I think it's pure myth that wheels can provide noticeable vertical compliance, anyway. Lateral rigidity is very important for handling, though.
|Conditions are VERY important....||CARBON110|
Jul 21, 2003 7:45 AM
|I have the 404s too Doug, and I am sure you notice the cross winds on decents can be hairy when you have wind combined with Large vehicles going the opposite way. Even among a group of fast riders turbulance is very noticable. However, the Zipps inparticular are so fast up,down or flat that it is worth the risk. I would hate to see people who have a hard time handling a bike ride deep dish wheels....deep dish being 48 mm + deep. Not a novice wheelset to be takn without consideration. I stay away from most guys with deep wheels if there is wind in a race...unless its flat. By the way...the wind actually increases your speed with cross winds|
|why is rigid bad?||hikerryank|
Jul 21, 2003 7:46 AM
|That is what I was trying to figure out. It was never explained during the TDF coverage but I think it was Phil who said that. They refered to a stage several years ago where Jan used deep carbon wheels and said that was the reason he lost contact with the group. I don't know which year to which they were refering.
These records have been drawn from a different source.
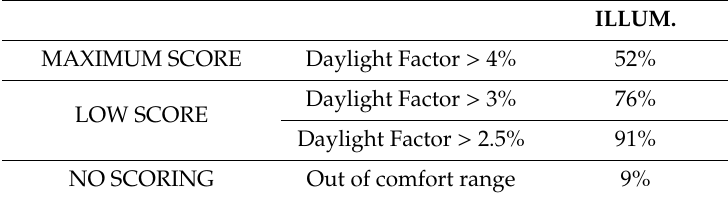
Table 7. Percentage of Hours (in scoring hours) in Lighting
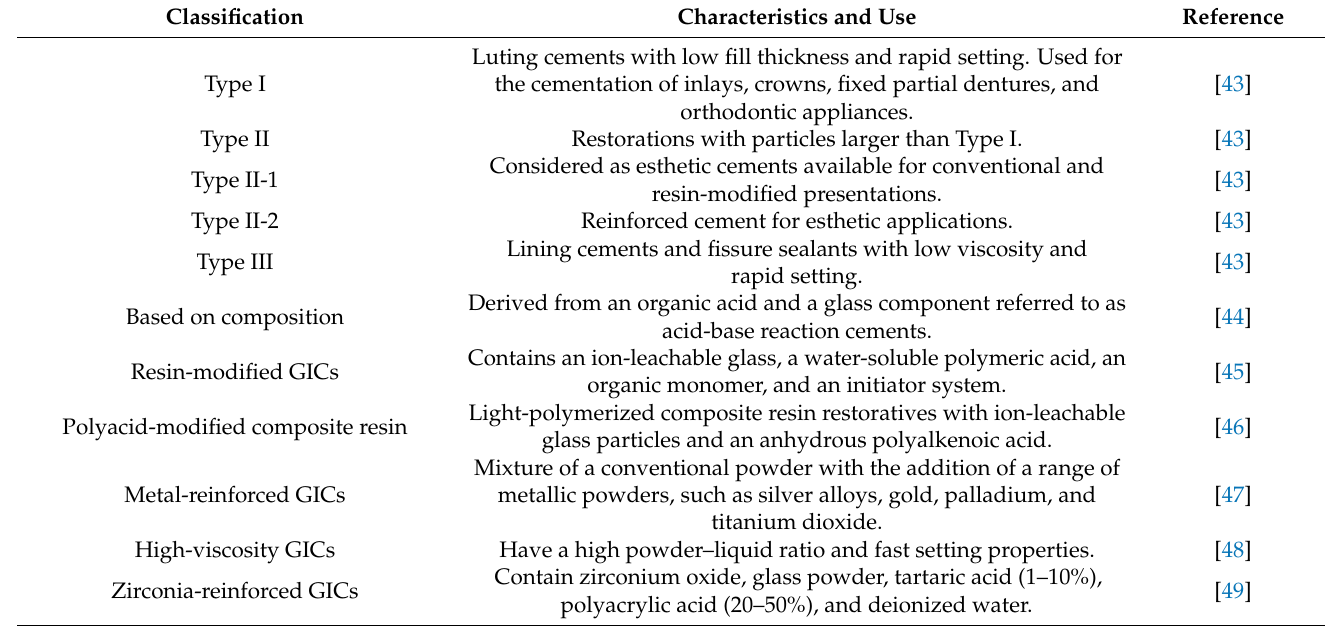
Table 1. Classification and characteristics of the glass ionomer cements.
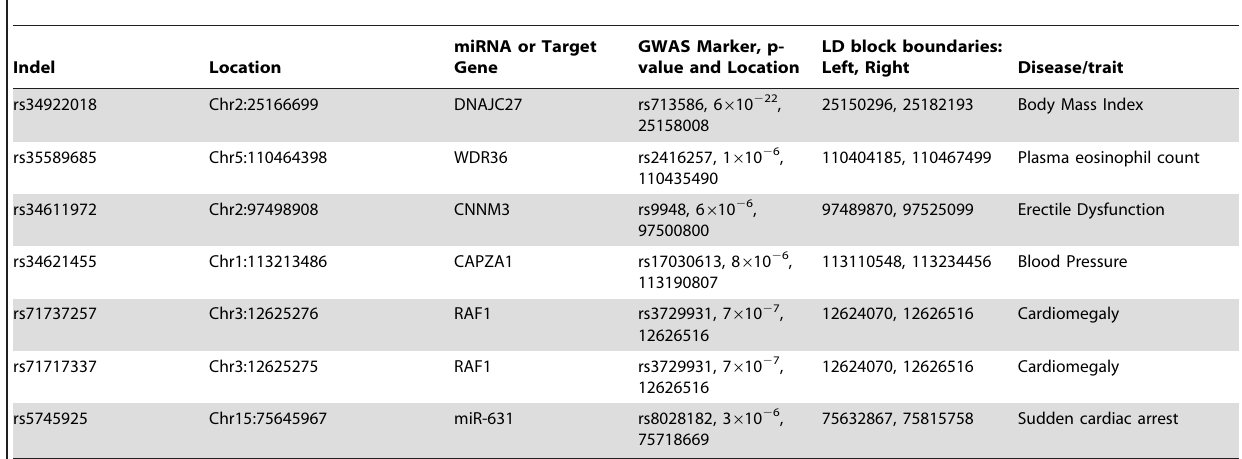
Table 2. Indels in miRNAs and miRNA target sites in linkage disequilibrium block for high-scoring markers from association studies.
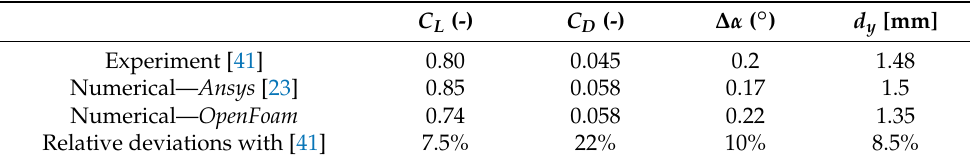
Table 3. Numerical and experimental hydrodynamic coefficients C L et C D , angle of attack deviation ∆ α , and maximal strain d y for a 3D deformable cantilevered NACA0015. The relative deviations are based on the numerical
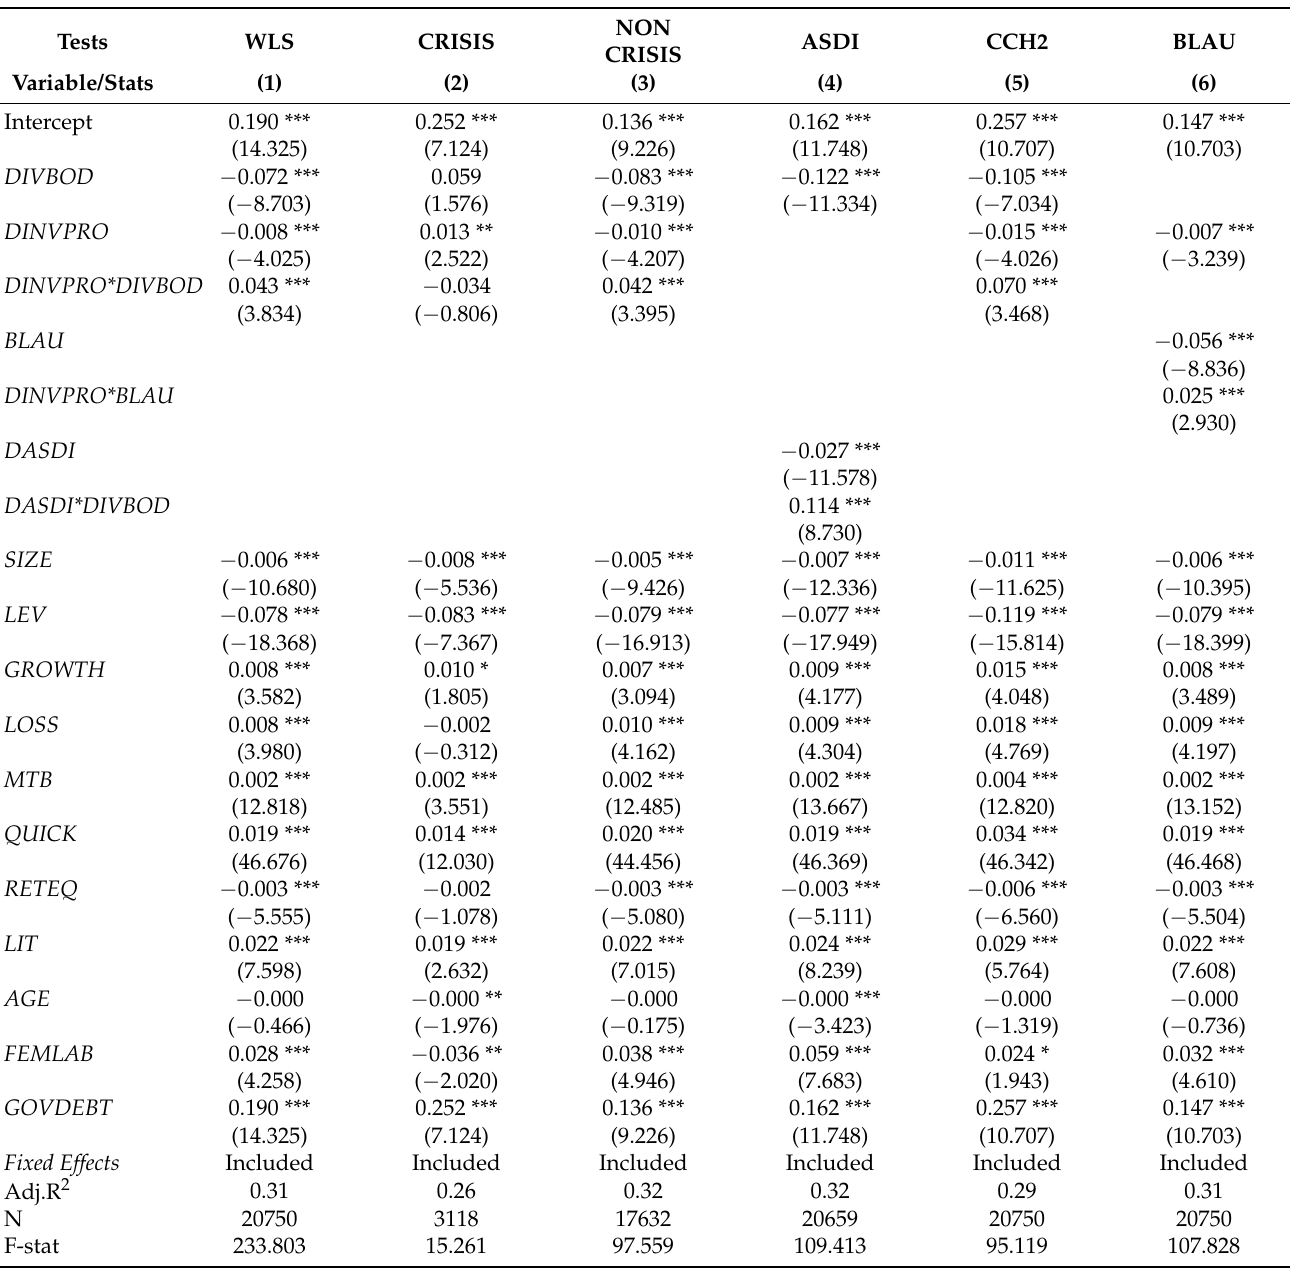
Table 4. Robustness tests: regression estimates of the effect of investor protection and board diversity on corporate cash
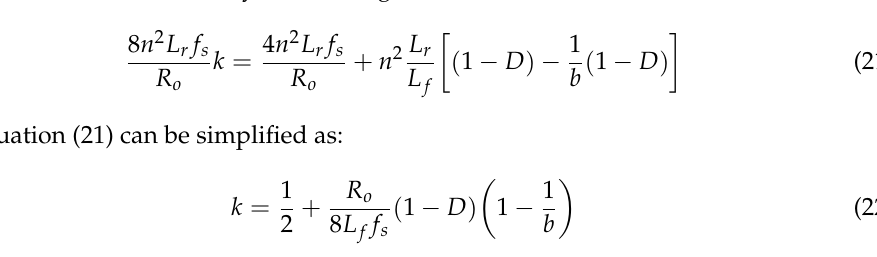
P = 400 W; P o = 400 W; R o = 2.667 Ω , P o = 600 W; R o = 2 Ω , P o = 800 W). o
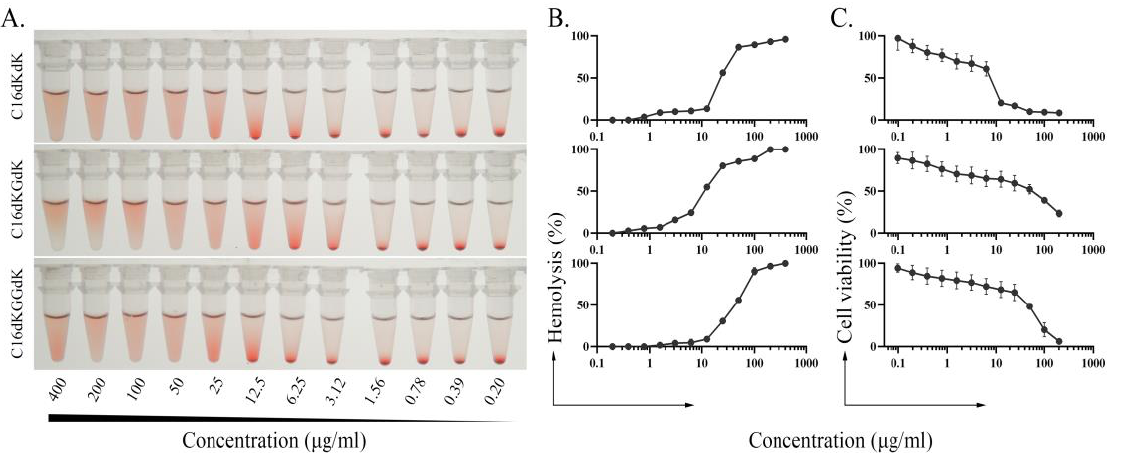
Figure 3. Hemolytic activity and Cytotoxicity of synthetic lipopeptides. ( A ) The gradient-diluted lipopeptides were added to a 2% mouse red blood cell PBS suspension and incubated for 1 h at 37 °C. ( B ) 100 μL of the hemolytic activity assay supernatant was pipetted, and the absorbance at OD540 was measured to plot the hemolytic activity function of the lipopeptide. The horizontal coordinate represents the lipopeptide concentration, and the vertical coordinate represents the erythrocyte hemolysis rate. ( C ) CCK8 was used to determine the cytotoxicity of lipopeptides. The horizontal coordinate represents the lipopeptide concentration, and the vertical coordinate represents the cell survival rate.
I'm glad your's have been so good to you. I'm not the strongest climber and was hoping the 404's I have on the way would give me an advantage on decents and the flats. But my heart skipped a beat when OLN said they were a liability on decents.
|carbon braking surface problems||DougSloan|
Jul 21, 2003 8:09 AM
|Jan's problem was that some carbon wheels have really bad braking surfaces, which make for unpredictable braking. They tend to lock up easily. The newer ones, along with brake pads for them, have gotten better. Had nothing to do with rigidity.
|carbon braking surface problems||rogue_CT1|
Jul 21, 2003 8:48 PM
|In '97 Jan was using a set of Campy Bora carbon wheels and he was getting a shimmy when he was braking on the decents. Riis loaned him his ADA wheels, the very same brand of wheel he was using today, and the problem was gone after that. I don't know why Phil said that. In years past Lance used the ADA wheels for his climbing bike as did Jalabert last year.|
|maybe Jan is just a crappy descender, then nm||DougSloan|
Jul 22, 2003 7:13 AM
|totally agree...especially at my weight (190)||ColnagoFE|
Jul 21, 2003 8:12 AM
|I have a set of CXp33s built with 14/15s and a set of open pros built with revs. The CXPs are a better descending and flat road wheel by far because they are much stiffer. I can ride the Open pros fast, but I have to be a little more careful about torqueing them when it gets fast. I've never induced a shimmy with them yet, but I can feel the possibility is there.|
|re: Deep Dish Wheels and decending||Rusty Coggs|
Jul 21, 2003 7:48 AM
|There are times when Phil has his head wedged.There are alot of times that he should just stay away from the equipment side of it.|
|re: Deep Dish Wheels and decending||tobinb|
Jul 21, 2003 10:03 AM
|Yeah, i thought that was a strange comment. heres a transcript from the live feed:
By the way, what do you make of Ullrich's wheel choice?
Vaughters: Oh, I think he'll be fine. The wheels he used in '97 were crap compared to the newer ones. Boy, this descent off the Tourmalet is a looooong scary one.